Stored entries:
_ _ _ _ _ _ _

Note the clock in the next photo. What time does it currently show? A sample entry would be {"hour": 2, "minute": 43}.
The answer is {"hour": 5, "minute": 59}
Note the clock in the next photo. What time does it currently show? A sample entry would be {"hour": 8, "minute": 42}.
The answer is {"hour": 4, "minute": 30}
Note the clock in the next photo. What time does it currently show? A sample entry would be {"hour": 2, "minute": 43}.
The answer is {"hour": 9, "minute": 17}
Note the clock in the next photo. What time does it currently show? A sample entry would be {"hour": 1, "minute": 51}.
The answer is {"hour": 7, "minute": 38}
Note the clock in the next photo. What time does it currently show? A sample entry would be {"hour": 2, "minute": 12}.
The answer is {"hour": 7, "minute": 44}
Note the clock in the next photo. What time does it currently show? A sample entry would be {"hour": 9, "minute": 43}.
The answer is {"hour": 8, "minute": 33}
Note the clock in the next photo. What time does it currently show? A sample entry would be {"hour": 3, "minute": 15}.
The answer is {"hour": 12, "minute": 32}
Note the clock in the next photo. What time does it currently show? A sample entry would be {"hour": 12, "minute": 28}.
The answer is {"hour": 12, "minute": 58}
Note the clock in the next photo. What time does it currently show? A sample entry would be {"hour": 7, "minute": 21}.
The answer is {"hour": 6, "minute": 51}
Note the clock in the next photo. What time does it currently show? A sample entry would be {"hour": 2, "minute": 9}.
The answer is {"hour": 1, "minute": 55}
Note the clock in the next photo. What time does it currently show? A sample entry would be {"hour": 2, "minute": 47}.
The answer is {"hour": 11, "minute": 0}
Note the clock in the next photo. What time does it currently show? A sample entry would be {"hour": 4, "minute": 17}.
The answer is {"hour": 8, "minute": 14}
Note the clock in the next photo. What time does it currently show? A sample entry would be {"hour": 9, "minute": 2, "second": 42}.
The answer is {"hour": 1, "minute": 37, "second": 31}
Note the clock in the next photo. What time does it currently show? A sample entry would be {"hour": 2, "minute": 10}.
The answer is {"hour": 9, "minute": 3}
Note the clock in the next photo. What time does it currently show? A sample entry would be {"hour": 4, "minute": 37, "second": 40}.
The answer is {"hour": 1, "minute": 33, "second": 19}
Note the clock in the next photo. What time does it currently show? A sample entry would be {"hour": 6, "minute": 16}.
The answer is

_ _ _ _ _ _ _

_Problem_: Identify each row above that contains the string "second" and copy every such row in full.

_Solved exercise_:
Note the clock in the next photo. What time does it currently show? A sample entry would be {"hour": 9, "minute": 2, "second": 42}.
The answer is {"hour": 1, "minute": 37, "second": 31}
Note the clock in the next photo. What time does it currently show? A sample entry would be {"hour": 4, "minute": 37, "second": 40}.
The answer is {"hour": 1, "minute": 33, "second": 19}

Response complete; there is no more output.